#### Your instructions:
In the records below, begin at the line that has "Open the main" and stop after the line that has "3. Set permissions"; quote those lines verbatim and nothing more.

───── Given records ─────

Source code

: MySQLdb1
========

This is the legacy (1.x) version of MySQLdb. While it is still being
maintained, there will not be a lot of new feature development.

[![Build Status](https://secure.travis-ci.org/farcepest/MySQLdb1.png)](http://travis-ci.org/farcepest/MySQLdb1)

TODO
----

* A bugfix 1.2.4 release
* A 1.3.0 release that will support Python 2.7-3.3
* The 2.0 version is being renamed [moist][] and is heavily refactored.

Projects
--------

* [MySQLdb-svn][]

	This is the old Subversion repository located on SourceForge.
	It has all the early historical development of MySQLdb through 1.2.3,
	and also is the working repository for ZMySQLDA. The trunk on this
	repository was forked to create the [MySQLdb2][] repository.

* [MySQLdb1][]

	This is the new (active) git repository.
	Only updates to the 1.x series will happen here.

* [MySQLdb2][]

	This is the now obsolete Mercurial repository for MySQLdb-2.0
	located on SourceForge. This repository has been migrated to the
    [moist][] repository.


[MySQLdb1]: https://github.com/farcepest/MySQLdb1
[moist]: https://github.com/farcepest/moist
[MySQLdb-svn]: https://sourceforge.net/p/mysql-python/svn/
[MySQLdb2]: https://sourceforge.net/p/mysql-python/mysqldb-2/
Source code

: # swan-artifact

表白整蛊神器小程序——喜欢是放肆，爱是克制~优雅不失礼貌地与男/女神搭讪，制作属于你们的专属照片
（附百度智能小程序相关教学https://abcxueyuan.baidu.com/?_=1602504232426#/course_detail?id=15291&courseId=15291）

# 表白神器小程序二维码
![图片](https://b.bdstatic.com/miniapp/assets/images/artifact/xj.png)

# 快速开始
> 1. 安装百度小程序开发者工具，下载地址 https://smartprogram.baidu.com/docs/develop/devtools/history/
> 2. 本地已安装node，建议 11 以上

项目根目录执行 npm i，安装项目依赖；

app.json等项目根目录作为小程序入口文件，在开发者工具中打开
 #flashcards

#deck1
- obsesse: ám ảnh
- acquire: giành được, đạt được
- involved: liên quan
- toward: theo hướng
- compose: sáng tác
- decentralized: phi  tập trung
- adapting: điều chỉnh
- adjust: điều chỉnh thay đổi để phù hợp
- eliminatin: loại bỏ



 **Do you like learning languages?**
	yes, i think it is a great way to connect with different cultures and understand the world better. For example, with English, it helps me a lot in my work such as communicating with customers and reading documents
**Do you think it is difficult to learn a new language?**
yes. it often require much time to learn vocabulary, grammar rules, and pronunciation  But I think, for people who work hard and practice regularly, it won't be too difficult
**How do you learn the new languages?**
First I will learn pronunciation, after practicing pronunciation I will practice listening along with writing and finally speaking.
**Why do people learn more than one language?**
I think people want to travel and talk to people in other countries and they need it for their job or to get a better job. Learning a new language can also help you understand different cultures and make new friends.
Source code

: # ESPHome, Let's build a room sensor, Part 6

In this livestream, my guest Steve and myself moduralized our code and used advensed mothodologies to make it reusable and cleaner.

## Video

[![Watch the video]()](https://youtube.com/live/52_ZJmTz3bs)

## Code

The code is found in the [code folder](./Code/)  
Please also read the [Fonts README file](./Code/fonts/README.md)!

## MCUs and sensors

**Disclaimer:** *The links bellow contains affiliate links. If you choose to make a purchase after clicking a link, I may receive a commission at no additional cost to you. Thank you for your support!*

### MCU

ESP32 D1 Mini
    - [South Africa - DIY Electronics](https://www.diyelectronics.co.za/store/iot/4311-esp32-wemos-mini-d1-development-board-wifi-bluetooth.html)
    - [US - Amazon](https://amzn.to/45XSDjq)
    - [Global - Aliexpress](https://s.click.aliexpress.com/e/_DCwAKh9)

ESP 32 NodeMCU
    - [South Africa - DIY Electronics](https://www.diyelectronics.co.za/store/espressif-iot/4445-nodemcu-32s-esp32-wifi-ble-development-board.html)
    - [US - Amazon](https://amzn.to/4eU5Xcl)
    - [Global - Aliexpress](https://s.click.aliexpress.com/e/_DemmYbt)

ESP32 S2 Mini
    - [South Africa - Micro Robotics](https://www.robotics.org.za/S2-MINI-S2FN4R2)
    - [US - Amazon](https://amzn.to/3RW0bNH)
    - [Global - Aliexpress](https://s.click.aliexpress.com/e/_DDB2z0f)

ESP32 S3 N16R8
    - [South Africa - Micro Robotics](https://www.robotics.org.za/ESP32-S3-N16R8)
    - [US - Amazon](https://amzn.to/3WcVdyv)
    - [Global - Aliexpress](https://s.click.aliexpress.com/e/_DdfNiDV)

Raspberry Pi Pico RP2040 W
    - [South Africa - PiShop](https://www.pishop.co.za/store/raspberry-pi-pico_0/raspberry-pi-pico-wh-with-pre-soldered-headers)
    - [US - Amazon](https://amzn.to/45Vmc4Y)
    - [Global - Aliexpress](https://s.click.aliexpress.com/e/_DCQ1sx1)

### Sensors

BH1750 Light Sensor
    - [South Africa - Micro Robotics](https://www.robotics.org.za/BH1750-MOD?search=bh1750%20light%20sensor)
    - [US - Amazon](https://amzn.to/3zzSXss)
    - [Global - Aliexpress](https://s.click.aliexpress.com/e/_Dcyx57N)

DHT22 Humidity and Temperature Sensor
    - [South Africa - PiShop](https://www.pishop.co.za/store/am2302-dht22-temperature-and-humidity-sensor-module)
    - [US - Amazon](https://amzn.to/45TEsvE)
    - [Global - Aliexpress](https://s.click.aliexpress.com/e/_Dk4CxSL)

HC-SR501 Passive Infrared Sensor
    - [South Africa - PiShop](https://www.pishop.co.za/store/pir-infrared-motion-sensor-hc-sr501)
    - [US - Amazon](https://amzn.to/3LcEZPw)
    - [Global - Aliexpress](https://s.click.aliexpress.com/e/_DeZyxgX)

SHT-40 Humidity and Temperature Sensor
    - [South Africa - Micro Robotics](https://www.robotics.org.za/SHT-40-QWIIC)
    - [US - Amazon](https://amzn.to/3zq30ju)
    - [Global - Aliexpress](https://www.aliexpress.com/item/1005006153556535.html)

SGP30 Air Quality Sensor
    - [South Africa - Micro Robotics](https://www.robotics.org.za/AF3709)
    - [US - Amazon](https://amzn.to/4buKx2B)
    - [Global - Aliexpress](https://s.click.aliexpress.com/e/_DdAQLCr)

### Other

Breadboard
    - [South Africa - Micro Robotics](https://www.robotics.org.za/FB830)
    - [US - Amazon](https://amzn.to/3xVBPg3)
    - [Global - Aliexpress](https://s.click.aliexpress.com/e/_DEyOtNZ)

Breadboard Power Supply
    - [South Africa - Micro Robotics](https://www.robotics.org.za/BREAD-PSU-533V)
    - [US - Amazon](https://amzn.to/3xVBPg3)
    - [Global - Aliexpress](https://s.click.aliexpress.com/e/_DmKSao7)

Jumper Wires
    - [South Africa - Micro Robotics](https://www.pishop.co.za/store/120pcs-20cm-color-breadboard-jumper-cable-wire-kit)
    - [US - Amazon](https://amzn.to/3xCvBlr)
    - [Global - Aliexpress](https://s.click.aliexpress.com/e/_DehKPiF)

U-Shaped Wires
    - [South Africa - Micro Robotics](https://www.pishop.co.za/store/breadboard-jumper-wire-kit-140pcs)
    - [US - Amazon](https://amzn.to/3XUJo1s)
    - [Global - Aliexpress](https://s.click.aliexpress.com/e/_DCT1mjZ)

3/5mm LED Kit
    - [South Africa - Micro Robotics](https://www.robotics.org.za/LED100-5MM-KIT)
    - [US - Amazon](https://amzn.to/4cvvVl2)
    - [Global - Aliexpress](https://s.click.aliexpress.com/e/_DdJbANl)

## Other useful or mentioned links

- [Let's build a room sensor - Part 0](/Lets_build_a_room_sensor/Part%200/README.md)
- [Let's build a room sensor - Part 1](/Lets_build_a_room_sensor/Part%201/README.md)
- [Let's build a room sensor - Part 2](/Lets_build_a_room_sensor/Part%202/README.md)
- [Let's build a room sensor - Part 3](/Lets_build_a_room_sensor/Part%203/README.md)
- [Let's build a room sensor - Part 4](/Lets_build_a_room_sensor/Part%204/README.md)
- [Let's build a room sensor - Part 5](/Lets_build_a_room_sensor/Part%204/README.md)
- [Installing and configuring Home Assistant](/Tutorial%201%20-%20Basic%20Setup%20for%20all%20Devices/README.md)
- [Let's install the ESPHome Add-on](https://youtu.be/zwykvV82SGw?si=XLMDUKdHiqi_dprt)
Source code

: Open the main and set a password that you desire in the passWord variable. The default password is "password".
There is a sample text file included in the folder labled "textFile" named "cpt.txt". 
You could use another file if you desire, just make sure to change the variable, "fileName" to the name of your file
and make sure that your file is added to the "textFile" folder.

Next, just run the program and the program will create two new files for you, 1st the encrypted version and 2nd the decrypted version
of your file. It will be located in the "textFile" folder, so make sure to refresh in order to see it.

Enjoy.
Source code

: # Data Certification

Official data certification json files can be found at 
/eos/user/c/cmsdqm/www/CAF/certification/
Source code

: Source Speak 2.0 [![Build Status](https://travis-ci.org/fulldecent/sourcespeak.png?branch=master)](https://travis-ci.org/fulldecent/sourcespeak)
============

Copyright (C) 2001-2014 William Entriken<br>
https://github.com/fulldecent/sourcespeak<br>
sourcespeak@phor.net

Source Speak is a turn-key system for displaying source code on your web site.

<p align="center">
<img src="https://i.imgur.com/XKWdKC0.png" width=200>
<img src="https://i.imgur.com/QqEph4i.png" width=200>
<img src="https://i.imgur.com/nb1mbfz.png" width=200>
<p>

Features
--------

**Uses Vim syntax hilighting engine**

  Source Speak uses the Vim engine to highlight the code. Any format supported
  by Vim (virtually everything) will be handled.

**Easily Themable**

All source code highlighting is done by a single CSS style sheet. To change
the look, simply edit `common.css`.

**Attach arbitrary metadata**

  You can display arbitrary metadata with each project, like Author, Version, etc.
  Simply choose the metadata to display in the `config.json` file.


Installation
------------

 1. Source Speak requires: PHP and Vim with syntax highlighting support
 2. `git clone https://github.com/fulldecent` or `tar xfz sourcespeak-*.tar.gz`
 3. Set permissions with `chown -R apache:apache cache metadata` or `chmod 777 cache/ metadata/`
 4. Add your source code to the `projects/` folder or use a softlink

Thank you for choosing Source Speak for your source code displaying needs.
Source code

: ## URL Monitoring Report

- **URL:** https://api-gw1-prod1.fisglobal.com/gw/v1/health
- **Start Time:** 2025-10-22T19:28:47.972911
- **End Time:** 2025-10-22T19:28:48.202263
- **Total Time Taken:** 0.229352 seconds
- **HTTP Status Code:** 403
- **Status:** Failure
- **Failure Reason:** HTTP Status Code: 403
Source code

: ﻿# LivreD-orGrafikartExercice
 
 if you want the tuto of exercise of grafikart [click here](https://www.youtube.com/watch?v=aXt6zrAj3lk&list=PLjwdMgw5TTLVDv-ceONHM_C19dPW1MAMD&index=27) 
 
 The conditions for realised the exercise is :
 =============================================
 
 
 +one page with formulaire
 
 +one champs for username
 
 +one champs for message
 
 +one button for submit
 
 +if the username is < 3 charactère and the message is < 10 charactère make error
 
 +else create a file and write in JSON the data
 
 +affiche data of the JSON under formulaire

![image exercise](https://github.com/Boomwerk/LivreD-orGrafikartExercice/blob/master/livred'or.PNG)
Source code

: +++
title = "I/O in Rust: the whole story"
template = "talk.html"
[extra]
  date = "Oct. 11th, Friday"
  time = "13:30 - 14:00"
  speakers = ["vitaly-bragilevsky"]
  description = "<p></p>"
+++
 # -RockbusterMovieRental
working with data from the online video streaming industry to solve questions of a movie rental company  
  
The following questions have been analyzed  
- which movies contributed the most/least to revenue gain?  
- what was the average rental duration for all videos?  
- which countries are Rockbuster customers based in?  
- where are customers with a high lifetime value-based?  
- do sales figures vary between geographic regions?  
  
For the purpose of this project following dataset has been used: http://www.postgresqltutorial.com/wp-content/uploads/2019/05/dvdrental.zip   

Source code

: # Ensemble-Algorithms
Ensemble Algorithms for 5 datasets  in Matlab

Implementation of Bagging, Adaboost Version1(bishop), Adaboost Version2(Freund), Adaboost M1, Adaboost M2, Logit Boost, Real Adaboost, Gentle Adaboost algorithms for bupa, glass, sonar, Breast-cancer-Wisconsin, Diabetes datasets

─────

#### Exercise solution:
: Open the main and set a password that you desire in the passWord variable. The default password is "password".
There is a sample text file included in the folder labled "textFile" named "cpt.txt". 
You could use another file if you desire, just make sure to change the variable, "fileName" to the name of your file
and make sure that your file is added to the "textFile" folder.

Next, just run the program and the program will create two new files for you, 1st the encrypted version and 2nd the decrypted version
of your file. It will be located in the "textFile" folder, so make sure to refresh in order to see it.

Enjoy.
Source code

: # Data Certification

Official data certification json files can be found at 
/eos/user/c/cmsdqm/www/CAF/certification/
Source code

: Source Speak 2.0 [![Build Status](https://travis-ci.org/fulldecent/sourcespeak.png?branch=master)](https://travis-ci.org/fulldecent/sourcespeak)
============

Copyright (C) 2001-2014 William Entriken<br>
https://github.com/fulldecent/sourcespeak<br>
sourcespeak@phor.net

Source Speak is a turn-key system for displaying source code on your web site.

<p align="center">
<img src="https://i.imgur.com/XKWdKC0.png" width=200>
<img src="https://i.imgur.com/QqEph4i.png" width=200>
<img src="https://i.imgur.com/nb1mbfz.png" width=200>
<p>

Features
--------

**Uses Vim syntax hilighting engine**

  Source Speak uses the Vim engine to highlight the code. Any format supported
  by Vim (virtually everything) will be handled.

**Easily Themable**

All source code highlighting is done by a single CSS style sheet. To change
the look, simply edit `common.css`.

**Attach arbitrary metadata**

  You can display arbitrary metadata with each project, like Author, Version, etc.
  Simply choose the metadata to display in the `config.json` file.


Installation
------------

 1. Source Speak requires: PHP and Vim with syntax highlighting support
 2. `git clone https://github.com/fulldecent` or `tar xfz sourcespeak-*.tar.gz`
 3. Set permissions with `chown -R apache:apache cache metadata` or `chmod 777 cache/ metadata/`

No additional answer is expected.